New five-year plan sets Lindbergh's direction
A Comprehensive School Improvement Plan recently was adopted by the Lindbergh Board of Education that will set the direction the district will take for the next five years.
By the fall of 2006, the district seeks to significantly improve student performance and to significantly improve the district's character education initiative, according to the plan.
The process began last fall when the district examined state models for CSIP and created a committee to review the Lindbergh belief, vision and mission statements. The Board of Education adopted the district's new mission statement: "To develop competent and caring graduates through exceptional programs and services," and had reaffirmed belief and vision statements last December.
"These documents are important in setting the stage for our CSIP discussions," Assistant Superintendent for Personnel Rick Francis explained in a district news release. "Our mission guides everything we do and every decision we make, and clearly sets the focus of the district on student performance and student character. It is a critical piece in developing a strategic plan for the next five years."
Superintendent Jim Sandfort stated, "We not only seek to graduate students who are good 'at' something, but students who are good 'for' something.
"We have always had a focus on learning, but the revised mission statement more clearly brings that purpose into focus and combines it with an increased emphasis on character. Much of what has gone into the discussion and planning centers on the idea of service, giving back to the community, and caring about others."
Thirteen committees — comprised of community residents and district employees — were established to examine strategic issues facing the district. They reviewed everything from facilities and safety to academic performance and finances. They examined the libraries, Lindbergh's Missouri School Improvement Plan review, and federal and state programs.
"Our goal was to have them identify strategic issues that would make up Lindbergh's Comprehensive School Improvement Plan," Francis said.
The committees brought forward 130 issues, grouped into six strategic areas: student performance, staff, finance, technology, facilities and safety. The strategic issues were further studied to develop goals and strategies, and by fall 2006, the district seeks to significantly improve student performance and to significantly im-prove its character education initiative.
Board President Larry McIntosh stated, "The work of these 200 citizens and staff members reaffirms the efforts of the Board of Education to focus on these important areas. I find it gratifying that the committee identified the need for facility and safety improvements at the same time the Board placed Proposition 4 before the voters to improve safety and facilities at each school.

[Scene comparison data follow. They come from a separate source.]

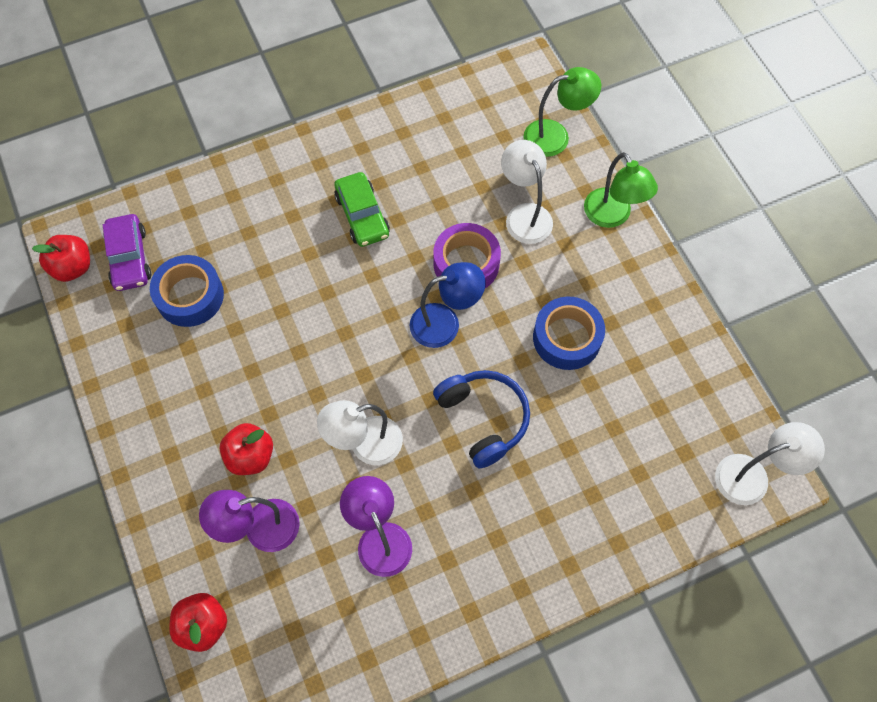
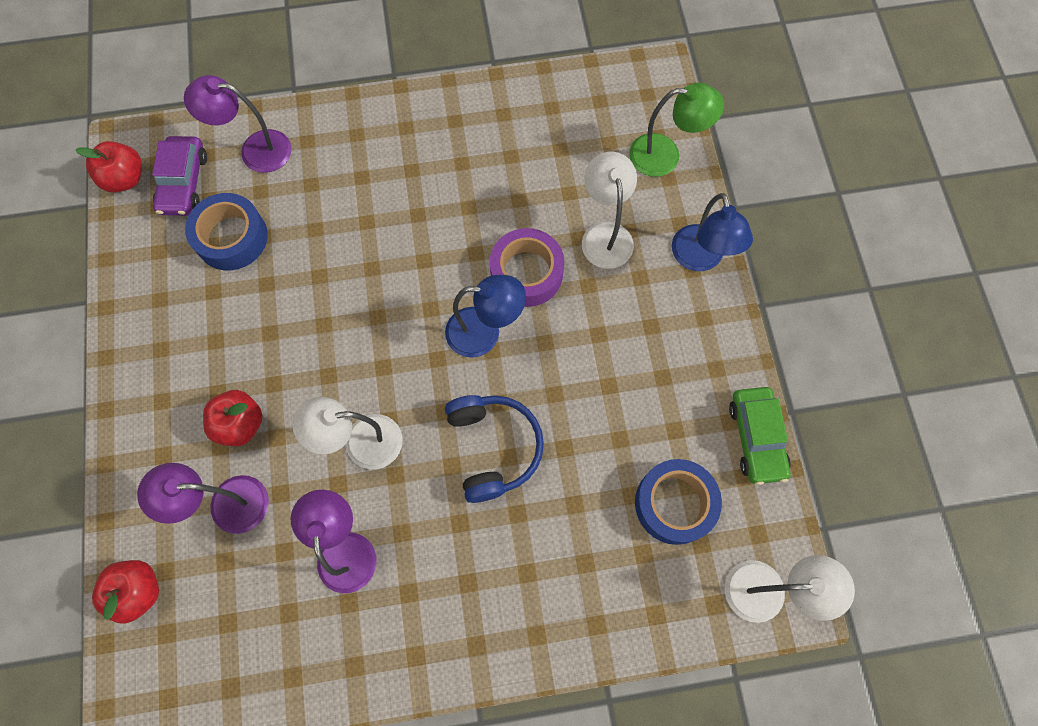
camera: 15 degrees right, 5 degrees up
green car [334,172,390,247] -> green car moved to [729,387,791,485]
blue tape [533,297,605,370] -> blue tape moved to [635,459,722,545]
green lamp [584,152,658,228] -> blue lamp [672,193,753,271]
none -> purple lamp [184,75,292,173]

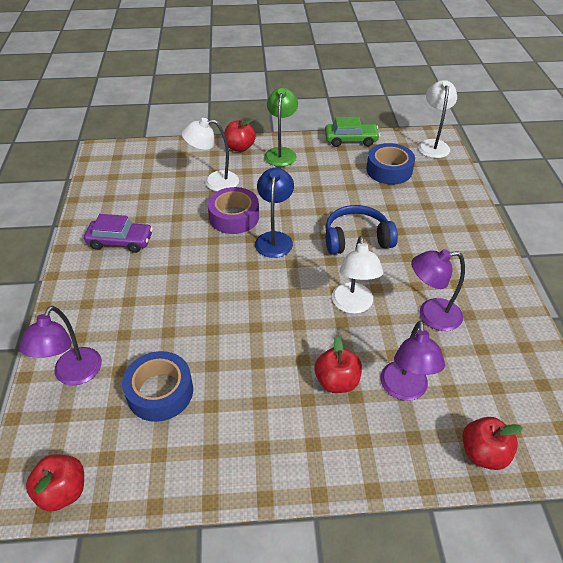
camera: 85 degrees left, 25 degrees down
purple car [152,136,207,216] -> purple car moved to [84,214,153,253]
green lamp [629,83,724,177] -> green lamp moved to [264,88,298,167]
blue lamp [672,193,753,271] -> red apple [224,119,256,152]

"Doing good and not just doing well are important to the Lindbergh community. That's what makes the mission statement and the CSIP a perfect fit for the Lindbergh School District,'' the board president continued. We have tremendous community outreach programs. Our student groups perform in the community, sponsor food and clothing drives, hold events to collect money for a wide variety of charities, and have made a commitment to 'give back.' We want to let the community know that these efforts are very much a part of our mission and strategic plan. Academic achievement and character education are integral in providing a quality education experience to each Lindbergh student."